(Data provided Opens)

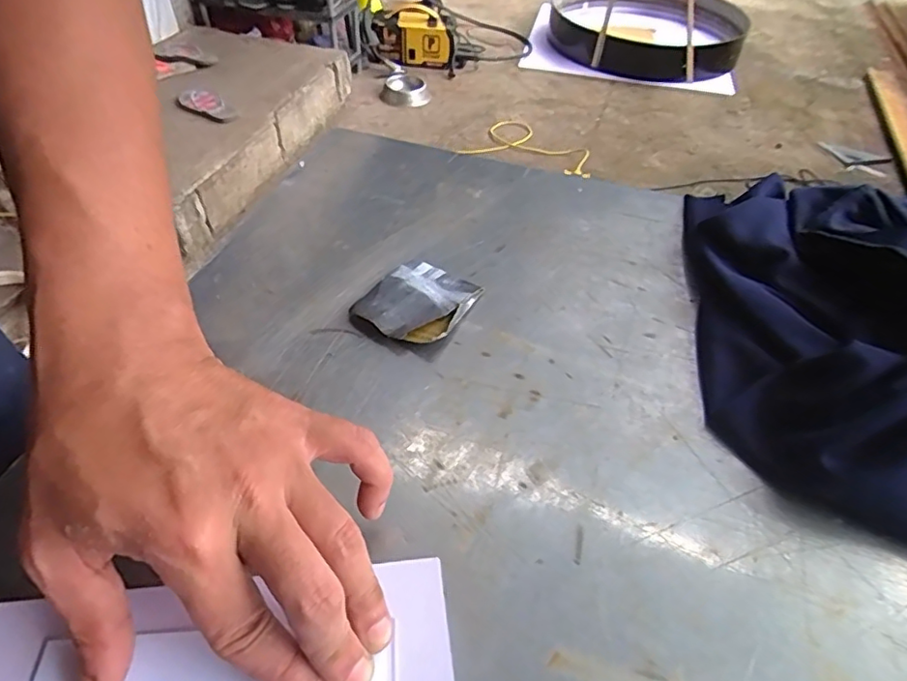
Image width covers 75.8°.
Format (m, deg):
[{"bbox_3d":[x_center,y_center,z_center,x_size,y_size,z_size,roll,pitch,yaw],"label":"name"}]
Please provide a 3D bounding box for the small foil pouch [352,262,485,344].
[{"bbox_3d":[-0.022,-0.024,0.367,0.059,0.010,0.066,26,51,20],"label":"small foil pouch"}]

(Data provided Closes)

An exact copy of the records above is required, leaving out the pictures.

* **Exercise response**
Image width covers 75.8°.
Format (m, deg):
[{"bbox_3d":[x_center,y_center,z_center,x_size,y_size,z_size,roll,pitch,yaw],"label":"name"}]
Please provide a 3D bounding box for the small foil pouch [352,262,485,344].
[{"bbox_3d":[-0.022,-0.024,0.367,0.059,0.010,0.066,26,51,20],"label":"small foil pouch"}]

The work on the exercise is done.